Sunday, January 31, 2010

Repost

In the wake of Salinger's death, I remembered this somewhat unrelated review I wrote when I was 15. I still agree with it....I don't know if this means I was a precocious 15 year old or am now a 15 year old 20 year old. Either way....I'm still right. And I have a problem with people who have a problem with Holden being whiny and hate the book because of it.....no shit he's a whiner, isn't that the point. But there's a good way to do it and a bad way....and Charlie does the latter.

I recently finished 'The Perks of Being a Wallflower', because practically everyone raves about it. I actually came across the poem long before---that I loved. So when I realised it was part of a book, I wanted to read that too.

So don't get me wrong---it's not like I hate the book or anything. I even quite like it. But I really don't see the whole craze thing that comes with it. And the whole comparison with 'The Catcher in the Rye', which is my favourite book. I mean I can see where people are coming from when they say that, with the whole teenager growing up thing....but there are a ton of books out there like that. But that's not really my point, because I happen to like those kind of books, similar and cliched as they might be. They don't mess with your brain as much, which is why they make a good read if you're in the mood.

I think my main problem with this book, the thing that put me off, was Charlie. Again, I don't hate him---I think he's very sweet and all, but the thing is, throughout the entire book, I had to keep reminding myself that this boy was 16 years old. This boy, who cries half the fucking time and is all quiet and profound, 16. For me, it wasn't believable at all. I kept imagining him more like 13, or even 12. I mean despite him reading all those novels, and fooling around with girls---he just seemed like a mature, quirky, sweet 13 year old. 14 at the most. But fucking 16? As a 16 year old, I just found him insanely naive for some reason, and just horribly annoying and clingy. Like a puppy or something. I guess he's really supposed to be sensitive and nice, and thinking all the time---I got that sure, but it wasn't the same. It didn't fit right y'know? So towards the end I kind of got sick of him crying, and sick of having to pause and tell myself he was 16, 16, 16.......

Overall, I still like it I guess. But maybe that's only because of the book's original mass opinion. I liked the mixtape he made, with the list of wintery songs. I'm probably going to burn one myself, for this Christmas. Is that sad? I think it is, but I like those songs. I think it's pretty neat how Chbosky included them and the bands.

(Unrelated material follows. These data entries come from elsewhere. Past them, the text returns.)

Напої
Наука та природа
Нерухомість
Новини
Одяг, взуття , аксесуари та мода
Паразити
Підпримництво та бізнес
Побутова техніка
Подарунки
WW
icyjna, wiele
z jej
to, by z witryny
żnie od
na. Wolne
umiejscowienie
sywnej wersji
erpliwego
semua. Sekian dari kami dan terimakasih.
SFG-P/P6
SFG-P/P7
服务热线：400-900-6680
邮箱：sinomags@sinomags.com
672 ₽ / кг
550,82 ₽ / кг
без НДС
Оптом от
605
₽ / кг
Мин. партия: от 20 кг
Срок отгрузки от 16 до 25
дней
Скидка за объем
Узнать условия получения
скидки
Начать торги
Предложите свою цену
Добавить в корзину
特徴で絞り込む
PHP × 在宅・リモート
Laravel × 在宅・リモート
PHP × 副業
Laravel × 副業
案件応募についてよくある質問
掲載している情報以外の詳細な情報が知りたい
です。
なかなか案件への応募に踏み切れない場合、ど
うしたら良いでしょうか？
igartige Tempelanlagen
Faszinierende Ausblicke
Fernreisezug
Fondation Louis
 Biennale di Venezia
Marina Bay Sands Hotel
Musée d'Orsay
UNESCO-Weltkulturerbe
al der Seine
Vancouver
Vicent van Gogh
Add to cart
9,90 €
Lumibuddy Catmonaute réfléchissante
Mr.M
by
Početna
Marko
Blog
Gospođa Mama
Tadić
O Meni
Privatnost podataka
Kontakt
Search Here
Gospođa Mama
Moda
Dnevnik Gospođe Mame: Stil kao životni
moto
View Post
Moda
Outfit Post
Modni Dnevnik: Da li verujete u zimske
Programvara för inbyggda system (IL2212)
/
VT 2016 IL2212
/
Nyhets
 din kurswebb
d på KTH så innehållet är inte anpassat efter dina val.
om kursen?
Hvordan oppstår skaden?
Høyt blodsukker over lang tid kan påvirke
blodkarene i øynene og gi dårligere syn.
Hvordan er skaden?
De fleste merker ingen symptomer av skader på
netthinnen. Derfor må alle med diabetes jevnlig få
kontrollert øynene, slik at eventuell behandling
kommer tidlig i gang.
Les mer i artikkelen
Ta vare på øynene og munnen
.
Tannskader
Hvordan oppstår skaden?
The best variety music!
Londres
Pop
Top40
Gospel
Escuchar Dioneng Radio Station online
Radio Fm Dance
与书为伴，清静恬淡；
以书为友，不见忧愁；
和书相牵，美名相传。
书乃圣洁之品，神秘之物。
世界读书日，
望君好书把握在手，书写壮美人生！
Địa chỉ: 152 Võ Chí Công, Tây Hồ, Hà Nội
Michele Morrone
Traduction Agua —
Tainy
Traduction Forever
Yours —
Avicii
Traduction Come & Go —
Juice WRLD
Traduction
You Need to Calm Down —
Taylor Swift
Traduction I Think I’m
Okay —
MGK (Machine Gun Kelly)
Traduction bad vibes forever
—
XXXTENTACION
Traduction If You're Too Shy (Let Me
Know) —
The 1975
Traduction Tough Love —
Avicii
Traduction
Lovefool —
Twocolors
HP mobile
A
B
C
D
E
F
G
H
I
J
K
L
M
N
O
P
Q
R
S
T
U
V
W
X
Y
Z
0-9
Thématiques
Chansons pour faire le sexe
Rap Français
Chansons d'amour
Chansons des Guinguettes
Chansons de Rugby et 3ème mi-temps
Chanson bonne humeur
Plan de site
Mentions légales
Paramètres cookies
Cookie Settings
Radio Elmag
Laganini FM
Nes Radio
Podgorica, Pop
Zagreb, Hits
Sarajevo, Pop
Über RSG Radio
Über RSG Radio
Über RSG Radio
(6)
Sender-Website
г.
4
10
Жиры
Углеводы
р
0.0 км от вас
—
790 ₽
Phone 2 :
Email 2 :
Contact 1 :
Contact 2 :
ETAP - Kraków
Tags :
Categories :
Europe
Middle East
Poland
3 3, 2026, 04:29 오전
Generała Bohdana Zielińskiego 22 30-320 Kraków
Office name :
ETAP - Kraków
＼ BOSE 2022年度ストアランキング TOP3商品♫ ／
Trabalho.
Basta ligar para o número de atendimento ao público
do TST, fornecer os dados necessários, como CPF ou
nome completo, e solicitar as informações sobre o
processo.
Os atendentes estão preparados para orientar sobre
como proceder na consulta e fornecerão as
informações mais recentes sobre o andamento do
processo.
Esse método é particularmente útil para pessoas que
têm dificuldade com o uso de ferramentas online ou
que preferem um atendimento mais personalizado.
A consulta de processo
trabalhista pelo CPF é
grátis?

The funny thing is, now that I think of it, if this Charlie existed in real life, I'd probably like him a lot. Whereas with Holden Caulfield, if he existed in real life, I'd probably hate him. I mean as a literary character I like him a lot, but God if I ever actually met him, what a bastard. It's strange, but in a way it makes sense. I don't really know how to explain it though.

1 comment:

amelie said...

Somewhere on the Internet, there´s a list of film characters that have been made possible because of Holden. Maybe on the Daily Beast (?) It´s funny, cos I didn´t even really LIKE Catcher in the Rye...will have to read Perks, then!